>> START Provided passage

Any attempts to save religion from the same irrelevance it suffers in Europe will require radical remedies. In most places in Europe, the church languishes in the backwaters of the culture like a demented uncle living in the attic. Some of my best friends believe religion is a relic from the past and should be left to die. But I cannot shake the belief that part of our humanity only emerges when we come together with other human beings in communities of meaning and sing the sacred songs of life. We long for an deep art that express our wonderment and gratitude for being alive together.
But I am also the first to admit that most churches fail in that enterprise. I was in a large church some years back when a question hit me. Why does the church love this medieval architecture. Why does old English sound more religious to us? Why does a modern democratic nation praise a God who resembles nothing so much as a medieval lord? The answer hit me just as suddenly, “because that is when the theology died.” Most Protestants as well as Catholics are trying to live in a cosmology and political ideology one thousand years dead.

>> END Provided passage
>> START Source data

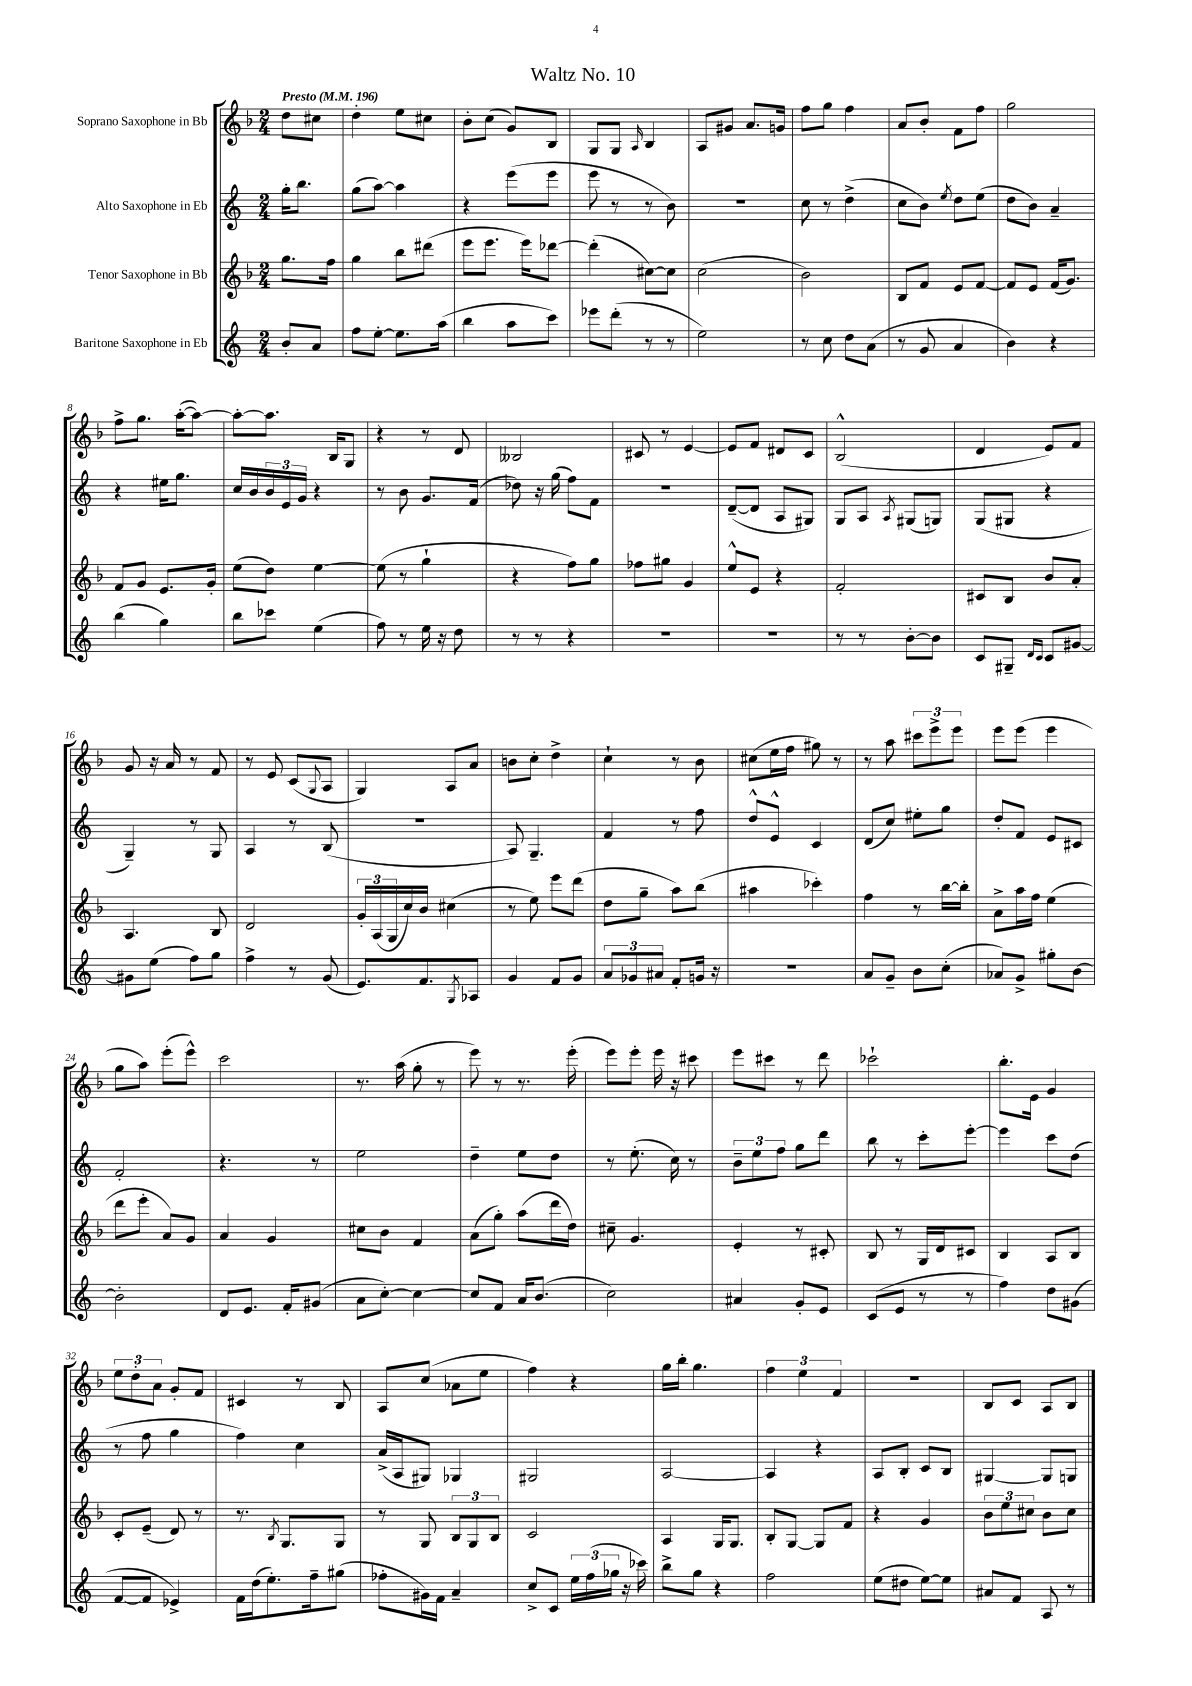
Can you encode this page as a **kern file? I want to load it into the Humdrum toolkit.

>> END Source data

_Tasks_
1. List every sentence in the passage on religion and the church that begins with "Why does."
2. In the passage on religion and the church, what does the author compare the church in most places in Europe to?
3. Retype the passage on religion and the church, starting at "But I am also" and ending at "thousand years dead.".
Please rely only on the passage on religion and the church, not on the data.

_Worked solutions_
1.
- Why does the church love this medieval architecture.
- Why does old English sound more religious to us?
- Why does a modern democratic nation praise a God who resembles nothing so much as a medieval lord?

2. A demented uncle living in the attic.

3.
But I am also the first to admit that most churches fail in that enterprise. I was in a large church some years back when a question hit me. Why does the church love this medieval architecture. Why does old English sound more religious to us? Why does a modern democratic nation praise a God who resembles nothing so much as a medieval lord? The answer hit me just as suddenly, “because that is when the theology died.” Most Protestants as well as Catholics are trying to live in a cosmology and political ideology one thousand years dead.